As an operator of a short let hospitality business – a holiday cottage or apartment for example – GDPR presents you with a series of challenges.
The quantity of personal data you use will be much smaller than for many other businesses. You may even operate without employees and do all the work yourself.
If this is the case for you, the thought of having to jump through all the compliance hoops may appear a little daunting.
There is certainly a lot to do. You will need systems that achieve the same ends as those used by larger businesses. But you don’t need to make them as complicated. Your needs are more straightforward. You still need to get the job done in terms of protecting the personal data of your customers and the people associated with your business, but in a way that is appropriate for your business. It all depends on what you do when you process personal data.
At the most basic, you might be running your short let hospitality business using nothing more than a notebook and a telephone.
You place advertisements in tourist authority brochures or in the classified ad columns of holiday publications and you wait for people to telephone or write to you. Which means there is no use of personal data for your marketing.
When someone makes a booking, you note their name, address and telephone number (this could be the only personal data you process) in your booking diary on the dates they want to stay with you; you cash their cheque (which contains some more personal data) or send them a letter asking them to transfer the payment to your bank account. You will give the customer a receipt written on a duplicate pad you bought out of your local high street stationer. They get the top copy, you keep the carbon copy.
Your GDPR compliance records can be written or typed on a few sheets of paper. Your data processing is simple, your records need to be enough to reflect that simplicity. If you don’t use computers for your business, you don’t need computers to be ready for GDPR. You can do it all on paper.
But you’re looking at this on a computer.

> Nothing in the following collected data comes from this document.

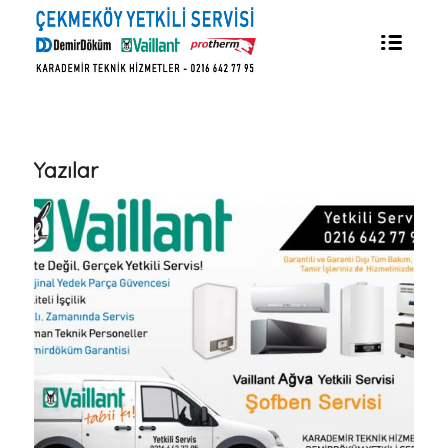
Yazılar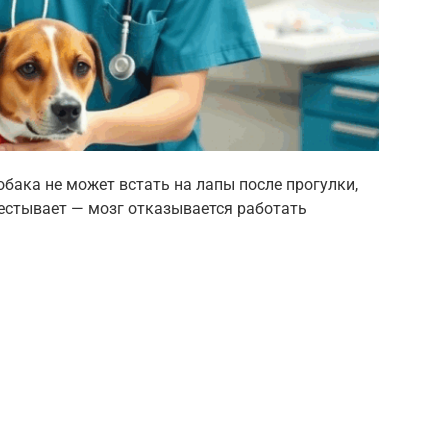
обака не может встать на лапы после прогулки,
лестывает — мозг отказывается работать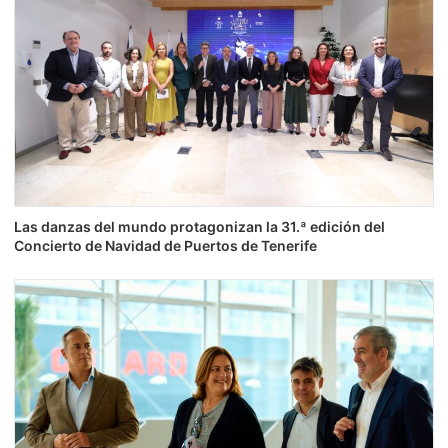
Las danzas del mundo protagonizan la 31.ª edición del
Concierto de Navidad de Puertos de Tenerife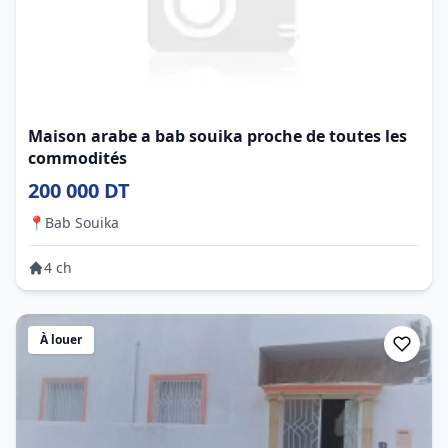
Maison arabe a bab souika proche de toutes les
commodités
200 000 DT
📍
Bab Souika
4 ch
À louer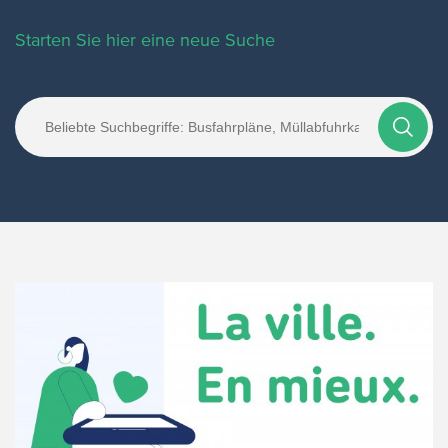
Starten Sie hier eine neue Suche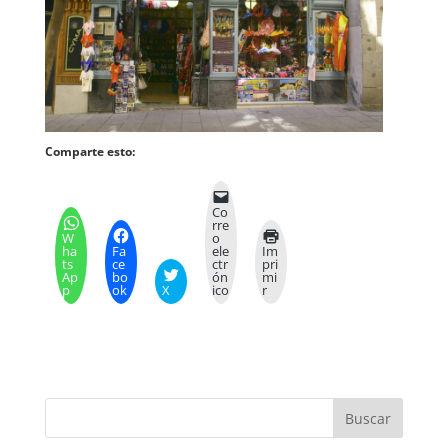
Comparte esto:
Co
rre
W
o
ha
Fa
ele
Im
ts
ce
ctr
pri
Ap
bo
ón
mi
p
ok
X
ico
r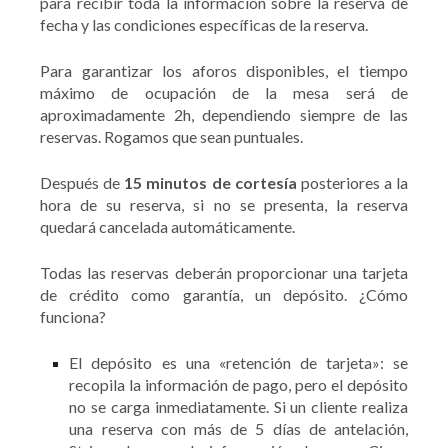
para recibir toda la información sobre la reserva de
fecha y las condiciones específicas de la reserva.
Para garantizar los aforos disponibles, el tiempo
máximo de ocupación de la mesa será de
aproximadamente 2h, dependiendo siempre de las
reservas. Rogamos que sean puntuales.
Después de
15 minutos de cortesía
posteriores a la
hora de su reserva, si no se presenta, la reserva
quedará cancelada automáticamente.
Todas las reservas
deberán proporcionar una tarjeta
de crédito como garantía, un depósito. ¿Cómo
funciona?
El depósito es una «retención de tarjeta»: se
recopila la información de pago, pero el depósito
no se carga inmediatamente. Si un cliente realiza
una reserva con más de 5 días de antelación,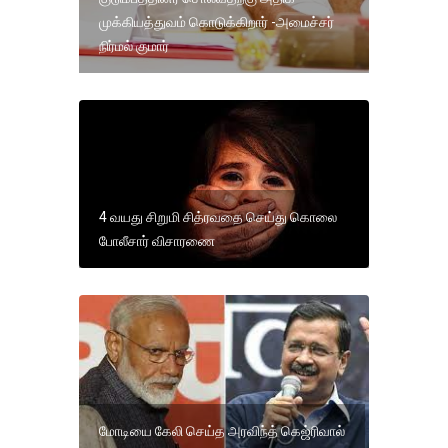
முக்கியத்துவம் கொடுக்கிறார் -அமைச்சர்
நிர்மல் குமார்
4 வயது சிறுமி சித்ரவதை செய்து கொலை
போலீசார் விசாரணை
மோடியை கேலி செய்த அரவிந்த் கெஜ்ரிவால்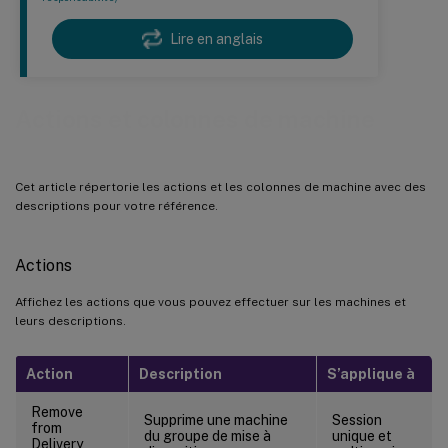
Lire en anglais
Actions et colonnes de machine
Cet article répertorie les actions et les colonnes de machine avec des
descriptions pour votre référence.
Actions
Affichez les actions que vous pouvez effectuer sur les machines et
leurs descriptions.
Action
Description
S’applique à
Remove
Supprime une machine
Session
from
du groupe de mise à
unique et
Delivery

So it’s possible you’re using some sort of technology in your business. You can still do most of the work on paper. Indeed we encourage you to do so.

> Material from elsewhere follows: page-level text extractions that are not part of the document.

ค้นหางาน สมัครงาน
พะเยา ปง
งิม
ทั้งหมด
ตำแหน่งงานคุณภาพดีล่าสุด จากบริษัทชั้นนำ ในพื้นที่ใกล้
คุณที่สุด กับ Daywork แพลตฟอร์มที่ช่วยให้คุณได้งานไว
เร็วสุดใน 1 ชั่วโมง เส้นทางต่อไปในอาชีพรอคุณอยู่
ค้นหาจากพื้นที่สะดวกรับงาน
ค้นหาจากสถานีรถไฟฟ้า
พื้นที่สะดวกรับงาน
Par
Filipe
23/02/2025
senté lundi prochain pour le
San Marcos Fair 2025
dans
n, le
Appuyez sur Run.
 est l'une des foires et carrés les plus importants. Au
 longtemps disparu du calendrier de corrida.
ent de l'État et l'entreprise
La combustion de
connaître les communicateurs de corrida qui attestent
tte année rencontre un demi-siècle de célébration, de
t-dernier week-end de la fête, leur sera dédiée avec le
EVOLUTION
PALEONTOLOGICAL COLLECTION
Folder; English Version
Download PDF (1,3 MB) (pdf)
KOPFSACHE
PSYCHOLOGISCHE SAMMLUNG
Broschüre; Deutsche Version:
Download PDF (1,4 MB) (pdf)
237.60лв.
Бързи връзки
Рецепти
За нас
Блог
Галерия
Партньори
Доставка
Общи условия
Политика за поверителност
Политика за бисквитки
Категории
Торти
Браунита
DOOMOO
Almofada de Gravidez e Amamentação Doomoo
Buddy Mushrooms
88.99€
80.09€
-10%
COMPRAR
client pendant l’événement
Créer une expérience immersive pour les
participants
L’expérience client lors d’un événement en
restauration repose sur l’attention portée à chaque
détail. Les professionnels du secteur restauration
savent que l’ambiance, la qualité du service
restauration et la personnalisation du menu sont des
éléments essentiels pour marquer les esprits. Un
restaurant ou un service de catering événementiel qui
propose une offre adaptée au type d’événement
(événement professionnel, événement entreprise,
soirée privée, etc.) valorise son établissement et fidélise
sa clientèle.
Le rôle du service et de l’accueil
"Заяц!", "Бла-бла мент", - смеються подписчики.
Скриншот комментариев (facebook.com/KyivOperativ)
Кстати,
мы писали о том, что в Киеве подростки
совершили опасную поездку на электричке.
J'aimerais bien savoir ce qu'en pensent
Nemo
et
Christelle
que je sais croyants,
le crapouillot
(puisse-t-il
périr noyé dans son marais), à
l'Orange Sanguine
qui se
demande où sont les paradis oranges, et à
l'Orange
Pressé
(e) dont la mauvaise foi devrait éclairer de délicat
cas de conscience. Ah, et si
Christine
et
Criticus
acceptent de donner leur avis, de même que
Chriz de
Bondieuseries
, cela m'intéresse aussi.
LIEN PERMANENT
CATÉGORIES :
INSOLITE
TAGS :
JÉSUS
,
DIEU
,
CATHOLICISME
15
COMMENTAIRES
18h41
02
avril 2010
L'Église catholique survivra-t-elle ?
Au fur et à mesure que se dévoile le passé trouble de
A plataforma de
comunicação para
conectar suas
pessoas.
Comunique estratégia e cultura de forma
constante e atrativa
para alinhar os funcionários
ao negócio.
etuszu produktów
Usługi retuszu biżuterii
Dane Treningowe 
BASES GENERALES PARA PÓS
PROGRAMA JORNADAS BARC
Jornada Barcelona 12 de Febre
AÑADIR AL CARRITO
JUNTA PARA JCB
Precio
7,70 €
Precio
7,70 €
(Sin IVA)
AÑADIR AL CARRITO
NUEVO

Your lawful reason for processing personal data in this context is to fulfil the contract with your customer.
For the GDPR, you need to have a written record of: The personal data you process; why you need it; what you do with it; where it is stored; how long it will be stored for and how you will dispose of it.
You need to be clear what you intend to do with your booking diary and receipts pad at the end of each year. You are going to need them to prepare your business accounts, whether you’re running your hospitality business as a sole trader, partnership or limited company. So you have a responsibility to comply with tax and business law requirements. You need to keep the records safe,
It’s all common sense really.
You dispose of records you no longer need or are required to keep promptly and securely. For example, you don’t just throw the books in the bin, you shred them or burn them. And you have a document which says this is what you do, on which you make a note every time you do it.

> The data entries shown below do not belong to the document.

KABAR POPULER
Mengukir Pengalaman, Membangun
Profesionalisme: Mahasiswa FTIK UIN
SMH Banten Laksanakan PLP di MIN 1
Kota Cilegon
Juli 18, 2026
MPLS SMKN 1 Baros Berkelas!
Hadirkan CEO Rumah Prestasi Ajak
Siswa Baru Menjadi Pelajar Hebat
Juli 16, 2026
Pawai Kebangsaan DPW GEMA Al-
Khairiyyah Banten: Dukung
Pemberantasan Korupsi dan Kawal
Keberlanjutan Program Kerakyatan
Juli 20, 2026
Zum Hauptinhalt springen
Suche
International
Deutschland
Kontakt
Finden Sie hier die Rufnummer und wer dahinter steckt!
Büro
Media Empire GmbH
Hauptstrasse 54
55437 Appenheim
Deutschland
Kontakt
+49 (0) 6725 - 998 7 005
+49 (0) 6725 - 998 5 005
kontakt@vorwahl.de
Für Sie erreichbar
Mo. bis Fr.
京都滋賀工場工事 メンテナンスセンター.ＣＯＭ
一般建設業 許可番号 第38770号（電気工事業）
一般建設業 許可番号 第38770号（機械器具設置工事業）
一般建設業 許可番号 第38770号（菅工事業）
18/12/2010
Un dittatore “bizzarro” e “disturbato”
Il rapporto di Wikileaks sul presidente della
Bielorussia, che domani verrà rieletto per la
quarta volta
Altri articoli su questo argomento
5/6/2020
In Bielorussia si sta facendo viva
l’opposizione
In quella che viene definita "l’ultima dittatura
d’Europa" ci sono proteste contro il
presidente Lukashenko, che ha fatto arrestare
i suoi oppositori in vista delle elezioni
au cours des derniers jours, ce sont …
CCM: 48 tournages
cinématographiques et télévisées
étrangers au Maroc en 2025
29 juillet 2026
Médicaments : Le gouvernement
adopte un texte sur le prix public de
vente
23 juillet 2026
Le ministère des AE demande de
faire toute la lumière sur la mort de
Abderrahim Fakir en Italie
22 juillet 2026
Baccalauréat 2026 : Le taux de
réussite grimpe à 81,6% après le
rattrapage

If your short let hospitality business is a bit more complicated you might want to take advantage of some information technology. You might have several properties in your portfolio; you might have some employees; you might want to use the internet for getting bookings.
This means a different type of processing and some new considerations.
How you go about processing personal data in this scenario is going to be a bit more involved than for the simple model noted above. You will need to think about your data partners, the personal data you actually collect vs what you really need to collect. The purpose of the personal data processing and the accuracy of collection and use needs to be clear to everyone in the business who handles it.
Using personal data for direct marketing purposes brings with it a new series of responsibilities.
The lawful reasons for processing data available to you are going to be more involved than simply fulfilling a contract. You now have options such as Consent and Legitimate Interest. Each of which needs a certain amount of preparation, rigour and monitoring.
Your responsibilities for protecting personal data are obviously much more involved once information technology is involved. There are well publicised issues such as computer hacking and viruses to contend with, but there are also very simple but equally damaging problems you need to consider.
Data on a computer is very easy to copy and share nowadays. Copies can be made on all sorts of devices. Do you know where they are?
Then there is the issue of data accuracy. You are responsible for maintaining accurate personal data. Information technology makes it all too easy to make recording and input errors. Everyone who handles data needs to know what to do to rectify matters.
The GDPR emphasises that whatever systems you choose, they need to be “appropriate” for your business. There will be a cost in terms of time and money. The decisions about how much of each you really need to spend are up to you.
To that end, you can find a lot of good advice on the ICO website. It is free. There is even a section specifically designed for small businesses.